If this game taught America anything, it established that the Wolverines—who are frankly likely to excel under Rodriguez in the long run—are in for a terribly difficult 2008 campaign. Michigan is a mess, with a transition to a head coach who had a brutally miserable offseason and then inherited a team bereft of proven veteran talent. With the departure of Chad Henne and Mike Hart and a group of formidable receivers, Michigan’s stable was comparatively empty this season. Add in the installation of a new offensive system from a staff outside the Michigan family, and you had a recipe for hardship this Autumn. In 2009 and 2010, the Maize and Blue could very well blossom once again, but for one year, this program will not be a player on the national scene. Ohio State’s biggest contender in the Big Ten will reside in Madison, Champaign, or some other locale other than Ann Arbor.
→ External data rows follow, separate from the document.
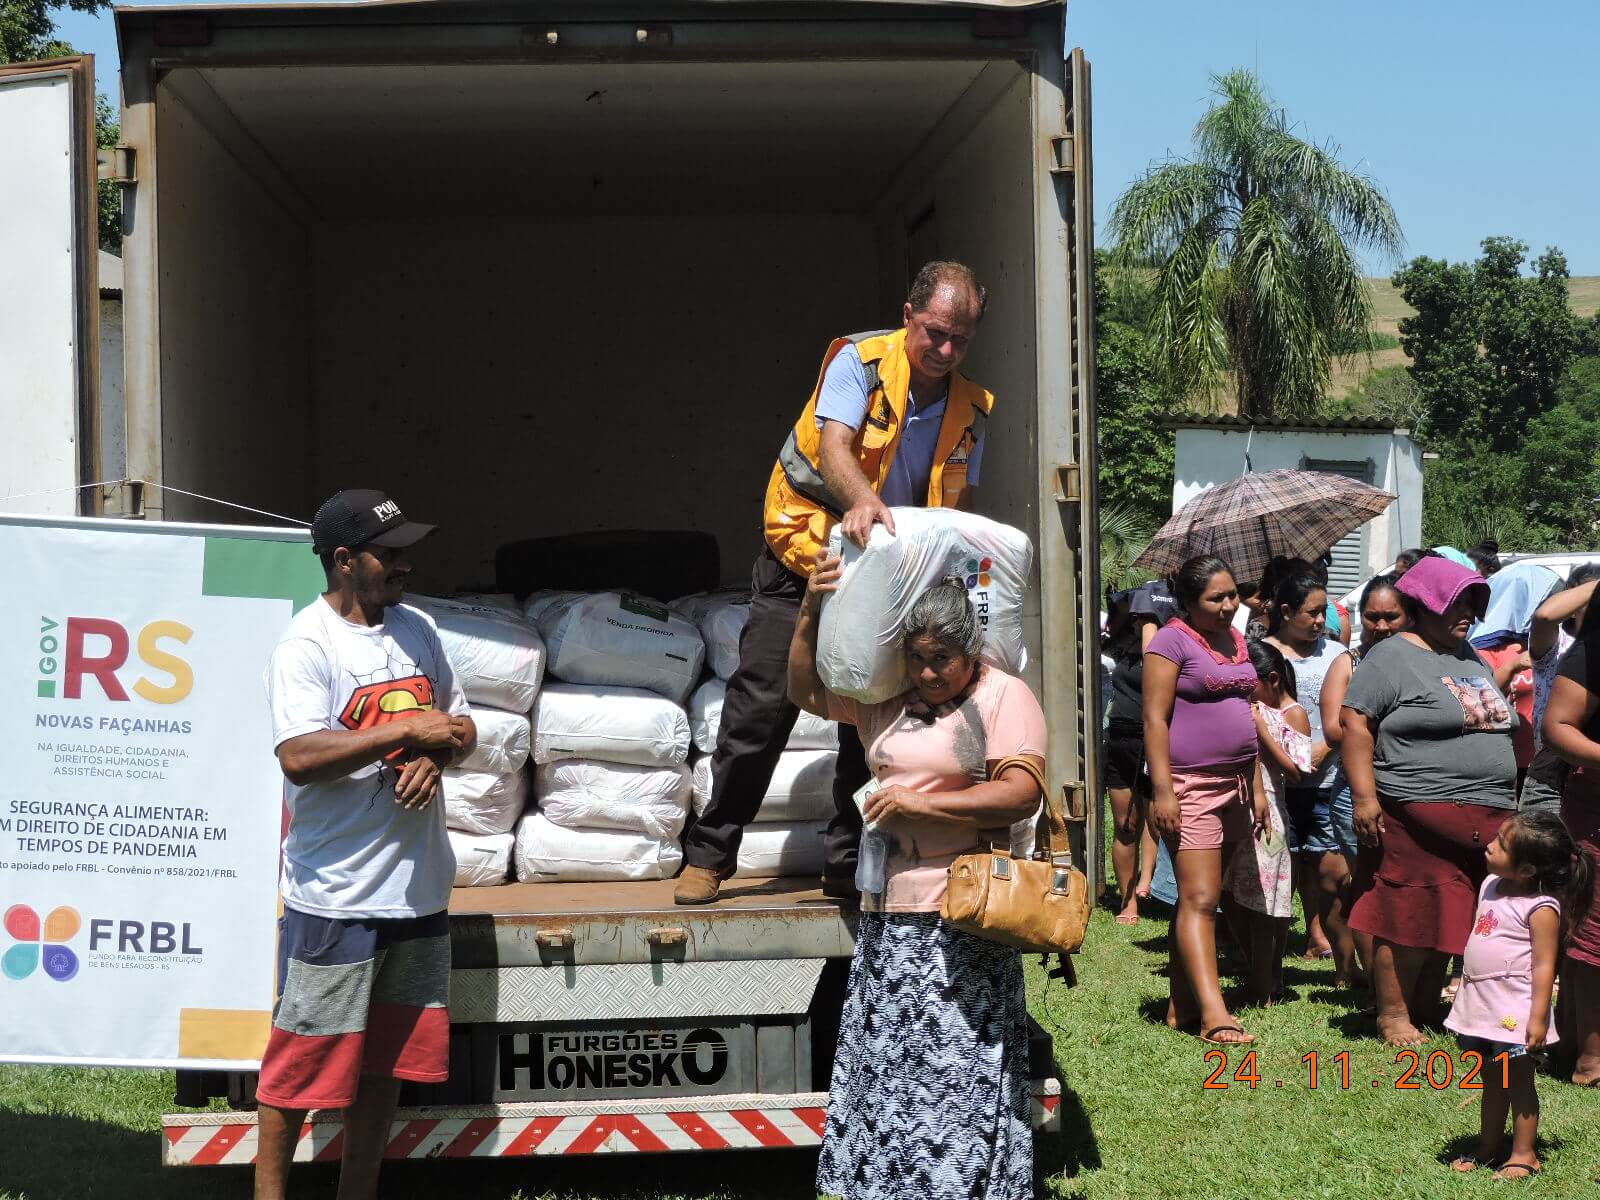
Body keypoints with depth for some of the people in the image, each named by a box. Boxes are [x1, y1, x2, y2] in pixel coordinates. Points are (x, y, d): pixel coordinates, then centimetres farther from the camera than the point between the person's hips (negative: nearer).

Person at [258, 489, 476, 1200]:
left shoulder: (417, 630, 10)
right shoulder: (306, 646, -12)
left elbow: (461, 730, 17)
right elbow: (299, 757, -24)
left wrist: (435, 756, -7)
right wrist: (408, 728, -21)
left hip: (417, 886, 7)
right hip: (336, 895, -7)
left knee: (389, 1053, 14)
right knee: (306, 1055, 0)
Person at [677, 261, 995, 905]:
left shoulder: (969, 409, 1)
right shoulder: (859, 362, -13)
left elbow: (956, 504, 3)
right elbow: (834, 446, -28)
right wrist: (863, 500, -49)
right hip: (802, 558, -4)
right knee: (761, 704, -4)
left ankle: (848, 864, 14)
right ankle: (710, 852, 9)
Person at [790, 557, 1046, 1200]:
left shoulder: (1005, 696, -3)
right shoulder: (886, 697, 12)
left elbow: (1022, 794, -13)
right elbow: (806, 691, 20)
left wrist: (920, 802, -13)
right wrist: (810, 611, 5)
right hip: (886, 910, 6)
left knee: (960, 1068, -6)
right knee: (883, 1063, 8)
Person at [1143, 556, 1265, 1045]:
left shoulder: (1234, 639, 16)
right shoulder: (1172, 641, -8)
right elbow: (1154, 718, -13)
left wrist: (1256, 785, 17)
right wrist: (1162, 791, -19)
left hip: (1234, 786, 8)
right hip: (1190, 786, -8)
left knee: (1199, 898, 10)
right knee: (1199, 899, -12)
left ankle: (1182, 1005, 14)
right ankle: (1214, 1014, -17)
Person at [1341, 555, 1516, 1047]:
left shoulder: (1473, 659, 19)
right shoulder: (1393, 657, -5)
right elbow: (1355, 722, -11)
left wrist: (1508, 799, 23)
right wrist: (1364, 795, -18)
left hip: (1488, 819, 8)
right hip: (1421, 816, -7)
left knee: (1450, 919, 10)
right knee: (1410, 917, -5)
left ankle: (1426, 1010, 20)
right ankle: (1393, 1015, 4)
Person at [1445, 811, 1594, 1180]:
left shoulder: (1541, 908, -18)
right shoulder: (1491, 886, 6)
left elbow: (1544, 966, -19)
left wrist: (1538, 1017, -21)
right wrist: (1466, 990, 22)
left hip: (1514, 1010, -8)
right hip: (1481, 1004, 8)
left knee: (1518, 1081, 3)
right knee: (1491, 1081, 17)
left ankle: (1523, 1155, 13)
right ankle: (1488, 1148, 26)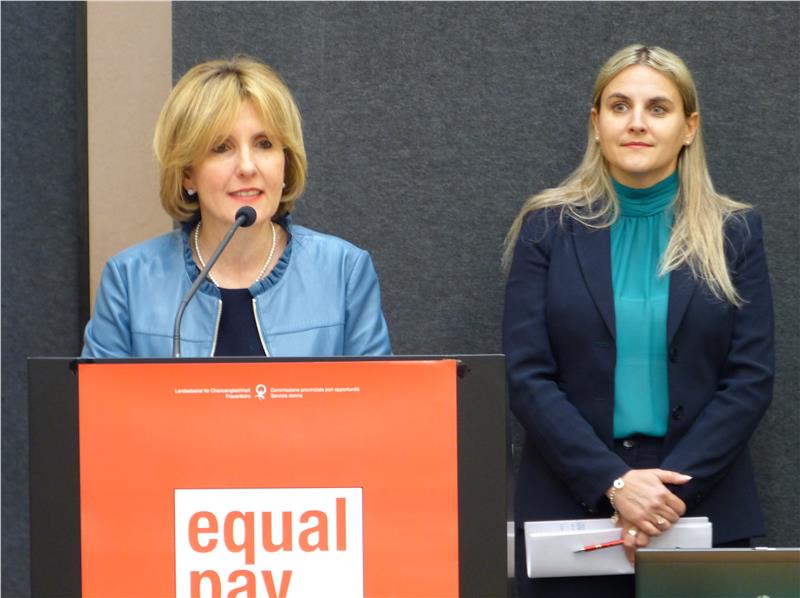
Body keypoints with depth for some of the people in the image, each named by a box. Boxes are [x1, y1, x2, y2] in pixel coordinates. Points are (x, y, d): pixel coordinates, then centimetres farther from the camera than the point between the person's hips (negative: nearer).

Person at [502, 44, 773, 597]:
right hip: (568, 509, 0)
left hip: (701, 512, 1)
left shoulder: (734, 232, 4)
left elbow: (751, 377, -1)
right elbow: (528, 376, -4)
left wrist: (676, 487, -13)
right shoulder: (548, 227, 2)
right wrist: (612, 483, -15)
As for Utah, it’s hard to get a read on this team coming out of this contest. The Utes did get the big road win, but they hardly set the world on fire. With the truckload of really ugly mistakes they made, especially during their complete offensive collapse in the fourth quarter, it’s both difficult and unwise to anoint the Utes as the next big thing in the world of non-BCS conference teams intent on crashing the Fiesta Bowl or another January showcase. Utah has too many deficiencies to shore up, and showed too many signs of mental frailty against the Wolverines this afternoon, to be considered a BCS party-crasher at this point in the season. The boys from Salt Lake will have to work hard—and develop an elusive consistency—before they can attain a higher place in college football’s pecking order. They might have dominated Michigan on Saturday, but they should have had a much larger margin of victory to show for it.